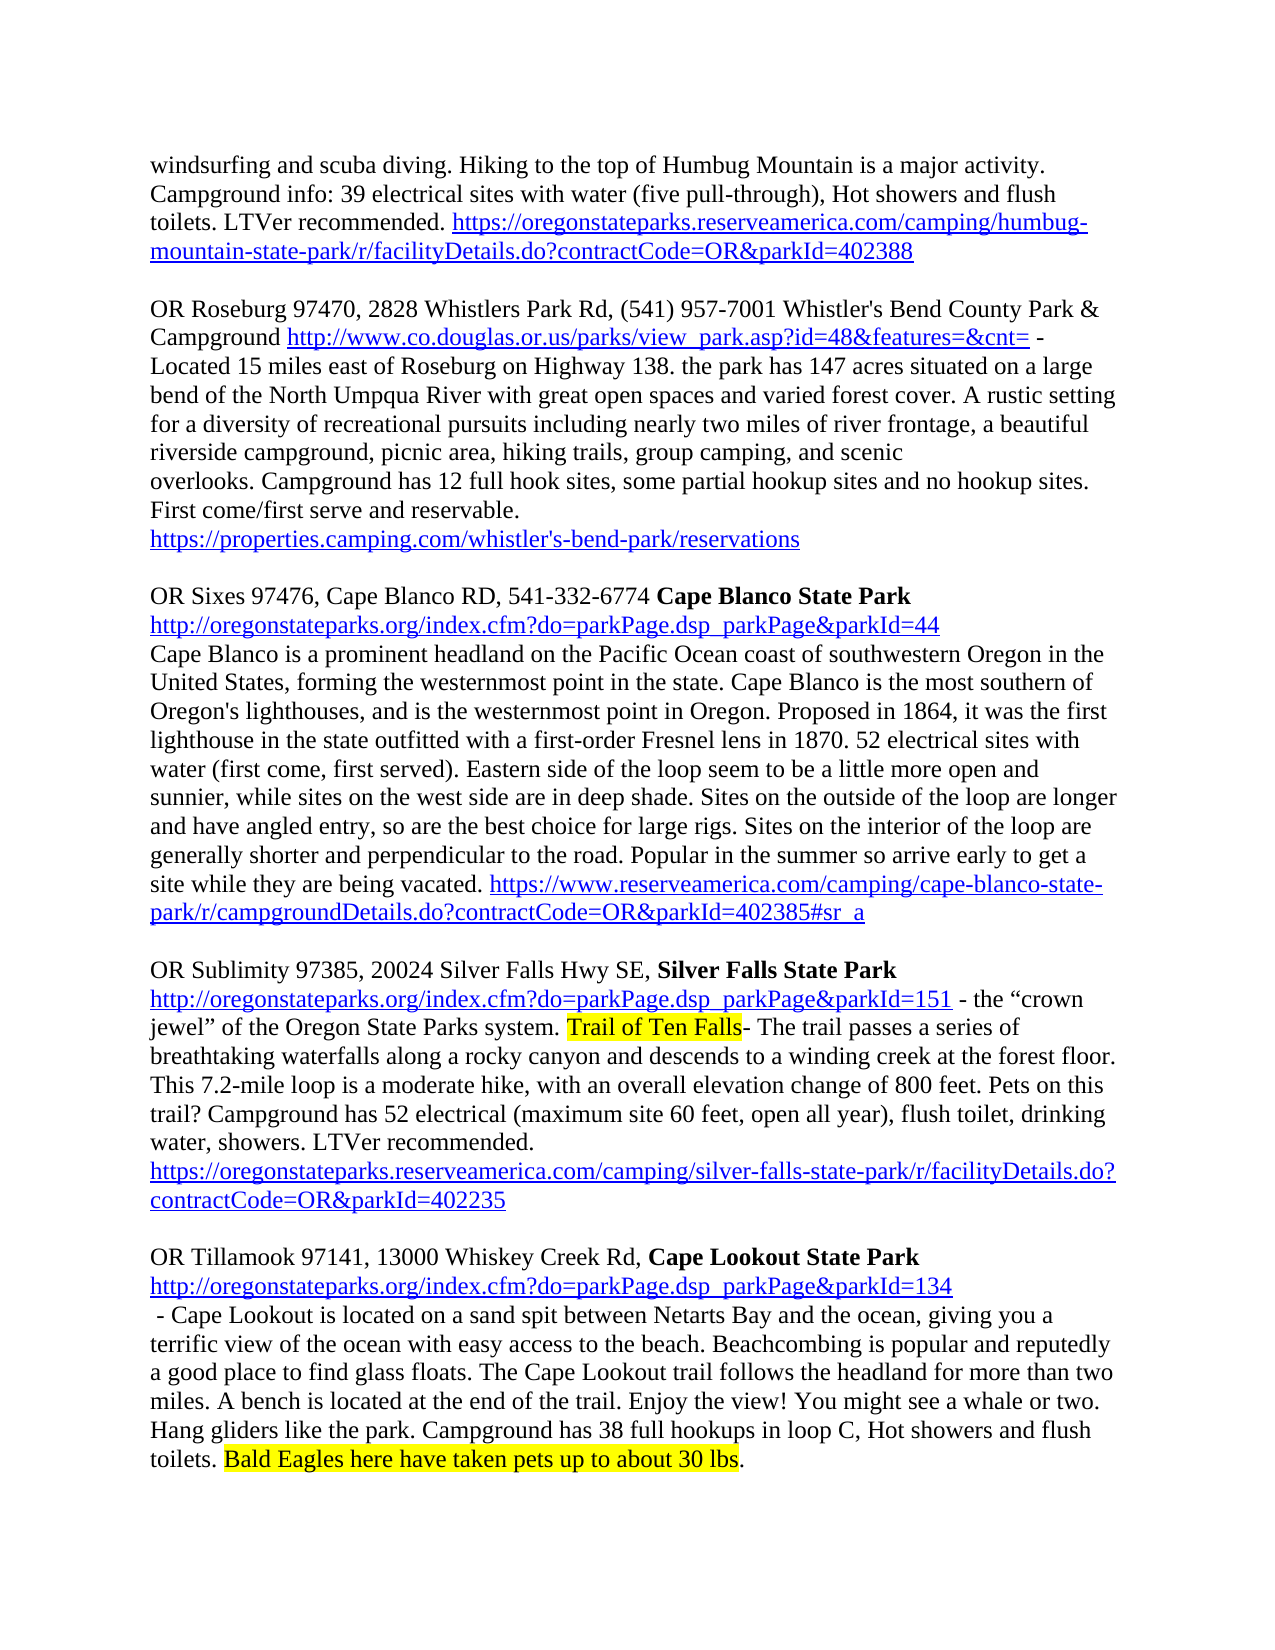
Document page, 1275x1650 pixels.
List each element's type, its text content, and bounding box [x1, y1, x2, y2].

text OR Tillamook 97141, 13000 Whiskey Creek Rd, Cape Lookout State Park http://oregonstateparks.org/index.cfm?do=parkPage.dsp_parkPage&parkId=134 [150, 1242, 1125, 1300]
text https://oregonstateparks.reserveamerica.com/camping/silver-falls-state-park/r/facilityDetails.do?contractCode=OR&parkId=402235 [150, 1156, 1125, 1214]
text OR Sixes 97476, Cape Blanco RD, 541-332-6774 Cape Blanco State Park http://oregonstateparks.org/index.cfm?do=parkPage.dsp_parkPage&parkId=44 [150, 581, 1125, 639]
text OR Sublimity 97385, 20024 Silver Falls Hwy SE, Silver Falls State Park http://oregonstateparks.org/index.cfm?do=parkPage.dsp_parkPage&parkId=151 - the “crown jewel” of the Oregon State Parks system. Trail of Ten Falls- The trail passes a series of breathtaking waterfalls along a rocky canyon and descends to a winding creek at the forest floor. This 7.2-mile loop is a moderate hike, with an overall elevation change of 800 feet. Pets on this trail? Campground has 52 electrical (maximum site 60 feet, open all year), flush toilet, drinking water, showers. LTVer recommended. [150, 955, 1125, 1156]
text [150, 1300, 1125, 1472]
text OR Roseburg 97470, 2828 Whistlers Park Rd, (541) 957-7001 Whistler's Bend County Park & Campground http://www.co.douglas.or.us/parks/view_park.asp?id=48&features=&cnt= - Located 15 miles east of Roseburg on Highway 138. the park has 147 acres situated on a large bend of the North Umpqua River with great open spaces and varied forest cover. A rustic setting for a diversity of recreational pursuits including nearly two miles of river frontage, a beautiful riverside campground, picnic area, hiking trails, group camping, and scenic overlooks. Campground has 12 full hook sites, some partial hookup sites and no hookup sites. First come/first serve and reservable. https://properties.camping.com/whistler's-bend-park/reservations [150, 294, 1125, 552]
text Cape Blanco is a prominent headland on the Pacific Ocean coast of southwestern Oregon in the United States, forming the westernmost point in the state. Cape Blanco is the most southern of Oregon's lighthouses, and is the westernmost point in Oregon. Proposed in 1864, it was the first lighthouse in the state outfitted with a first-order Fresnel lens in 1870. 52 electrical sites with water (first come, first served). Eastern side of the loop seem to be a little more open and sunnier, while sites on the west side are in deep shade. Sites on the outside of the loop are longer and have angled entry, so are the best choice for large rigs. Sites on the interior of the loop are generally shorter and perpendicular to the road. Popular in the summer so arrive early to get a site while they are being vacated. https://www.reserveamerica.com/camping/cape-blanco-state-park/r/campgroundDetails.do?contractCode=OR&parkId=402385#sr_a [150, 639, 1125, 926]
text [150, 150, 1125, 265]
..............................
WHAT IS NEEDED =
Return every line above verbatim, pictures excluded.

SOLUTION TO THIS PROBLEM =
Document page, 1275x1650 pixels.
List each element's type, its text content, and bounding box [x1, y1, x2, y2].

text OR Tillamook 97141, 13000 Whiskey Creek Rd, Cape Lookout State Park http://oregonstateparks.org/index.cfm?do=parkPage.dsp_parkPage&parkId=134 [150, 1242, 1125, 1300]
text https://oregonstateparks.reserveamerica.com/camping/silver-falls-state-park/r/facilityDetails.do?contractCode=OR&parkId=402235 [150, 1156, 1125, 1214]
text OR Sixes 97476, Cape Blanco RD, 541-332-6774 Cape Blanco State Park http://oregonstateparks.org/index.cfm?do=parkPage.dsp_parkPage&parkId=44 [150, 581, 1125, 639]
text OR Sublimity 97385, 20024 Silver Falls Hwy SE, Silver Falls State Park http://oregonstateparks.org/index.cfm?do=parkPage.dsp_parkPage&parkId=151 - the “crown jewel” of the Oregon State Parks system. Trail of Ten Falls- The trail passes a series of breathtaking waterfalls along a rocky canyon and descends to a winding creek at the forest floor. This 7.2-mile loop is a moderate hike, with an overall elevation change of 800 feet. Pets on this trail? Campground has 52 electrical (maximum site 60 feet, open all year), flush toilet, drinking water, showers. LTVer recommended. [150, 955, 1125, 1156]
text [150, 1300, 1125, 1472]
text OR Roseburg 97470, 2828 Whistlers Park Rd, (541) 957-7001 Whistler's Bend County Park & Campground http://www.co.douglas.or.us/parks/view_park.asp?id=48&features=&cnt= - Located 15 miles east of Roseburg on Highway 138. the park has 147 acres situated on a large bend of the North Umpqua River with great open spaces and varied forest cover. A rustic setting for a diversity of recreational pursuits including nearly two miles of river frontage, a beautiful riverside campground, picnic area, hiking trails, group camping, and scenic overlooks. Campground has 12 full hook sites, some partial hookup sites and no hookup sites. First come/first serve and reservable. https://properties.camping.com/whistler's-bend-park/reservations [150, 294, 1125, 552]
text Cape Blanco is a prominent headland on the Pacific Ocean coast of southwestern Oregon in the United States, forming the westernmost point in the state. Cape Blanco is the most southern of Oregon's lighthouses, and is the westernmost point in Oregon. Proposed in 1864, it was the first lighthouse in the state outfitted with a first-order Fresnel lens in 1870. 52 electrical sites with water (first come, first served). Eastern side of the loop seem to be a little more open and sunnier, while sites on the west side are in deep shade. Sites on the outside of the loop are longer and have angled entry, so are the best choice for large rigs. Sites on the interior of the loop are generally shorter and perpendicular to the road. Popular in the summer so arrive early to get a site while they are being vacated. https://www.reserveamerica.com/camping/cape-blanco-state-park/r/campgroundDetails.do?contractCode=OR&parkId=402385#sr_a [150, 639, 1125, 926]
text [150, 150, 1125, 265]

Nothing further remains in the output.